La 5G est le symbole d’une nouvelle contestation
Mais à partir des années 80, l’idée d’innovation revient en force et se rétrécie même avec l’essor de l’informatique et la numérisation de la société.
« Les controverses des années 70 ont été comme totalement oubliées. On a vu émerger un véritable culte de l’innovation pour elle-même. Ce mot est presque devenu magique et l’idée d’un progrès heureux a été réactivée », déplore François Jarrige.
Le président Macron et son gouvernement se présentent en dignes héritiers de ces croyances. Mais ils se heurtent à des résistances inattendues.
Si la 5G fait autant débat aujourd’hui, c’est parce que de nouvelles contestations émergent. Chômage, réchauffement climatique, effondrement de la biodiversité, crise économique, les raisons de douter des promesses technologiques s’accumulent. La 5G devient un symbole à abattre et l’ampleur des controverses dépasse probablement sa portée réelle.
Alors, quelles leçons tirer de l’Histoire ? Pour poser les bases d’un vrai débat, il faudrait probablement arrêter de promettre un progrès social sans faille et de mobiliser un champ lexical dix-neuvièmiste naïf, dépassé et sans plus aucun rapport avec la réalité. Cesser aussi de faire passer tous ceux qui se posent des questions pour des obscurantistes et, surtout, ne pas faire semblant de vouloir débattre, alors que les processus sont engagés de façon irrémédiable.
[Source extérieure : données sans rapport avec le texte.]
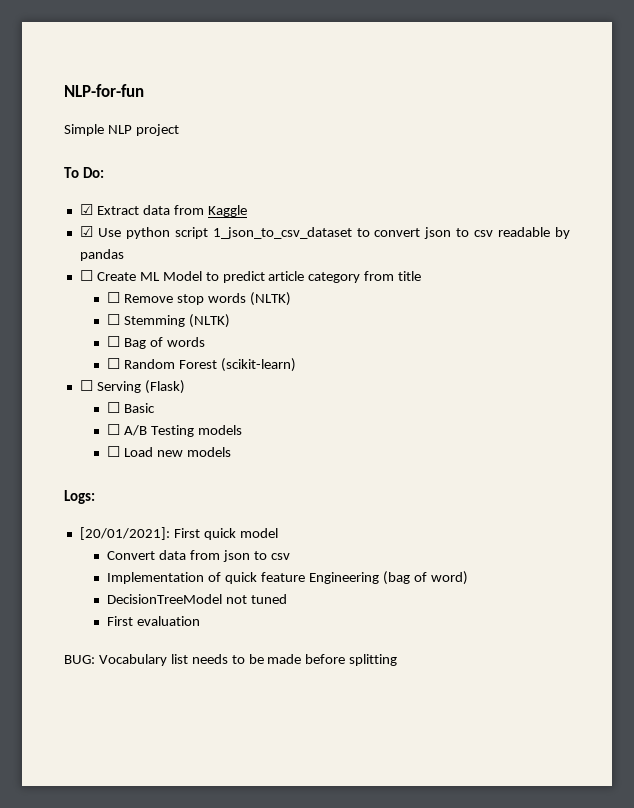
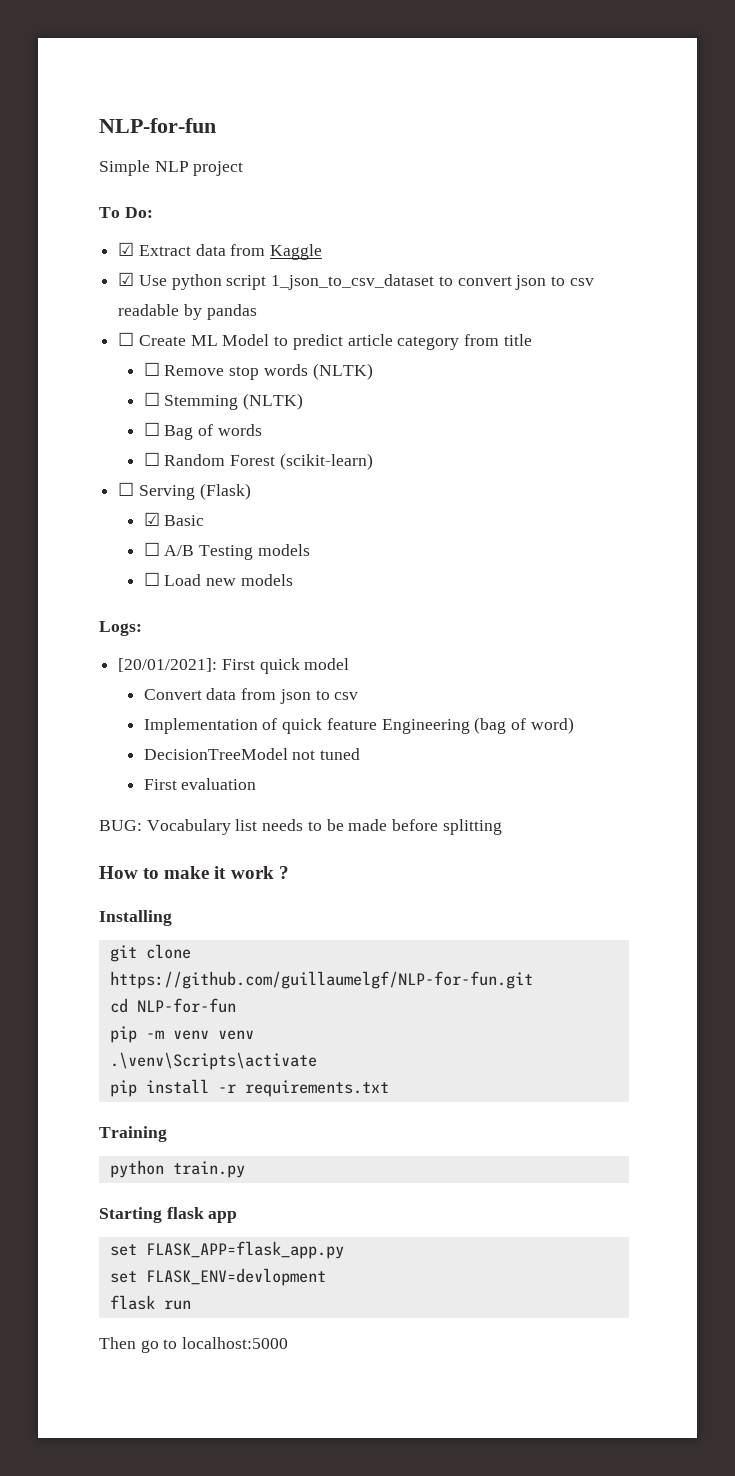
[107,402,121,413] ☐ -> [143,512,160,526] ☑
(398, 660) none -> [99,866,289,879] [99,910,172,926] [109,944,191,962] [109,971,533,989] [109,998,236,1013] [109,1026,254,1043] [109,1052,317,1070] [109,1079,389,1097] [99,1126,167,1142] [109,1160,245,1178] [99,1207,238,1223] [109,1241,344,1259] [109,1268,326,1286] [109,1295,191,1310] [99,1337,289,1353] // How to make it work ? // Installing // git clone https://github.com/guillaumelgf/NLP-for-fun.git // cd NLP-for-fun // pip -m venv venv // .\venv\Scripts\activate // pip install -r requirements.txt // Training // python train.py // Starting flask app // set FLASK_APP=flask_app.py // set FLASK_ENV=devlopment // flask run // Then go to localhost:5000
Bref, il est temps de faire preuve d’intelligence, de vision à long terme, de discernement et de concertation. Il est plus que temps de nous demander si nous voulons vraiment la 6G.
Sources : Techno-critiques. Du refus des machines à la contestation des technosciences, de François Jarrige (Editions de la Découverte), L’Apocalypse joyeuse. Une histoire du risque technologique de Jean-Baptiste Fressoz (Editions du Seuil), le podcast Pessimist Archiv, discours d’Emmanuel Macron, discours de Cédric O, interview de Stéphane Richard, interview de Xavier Niel, interview de Thomas Reynaud.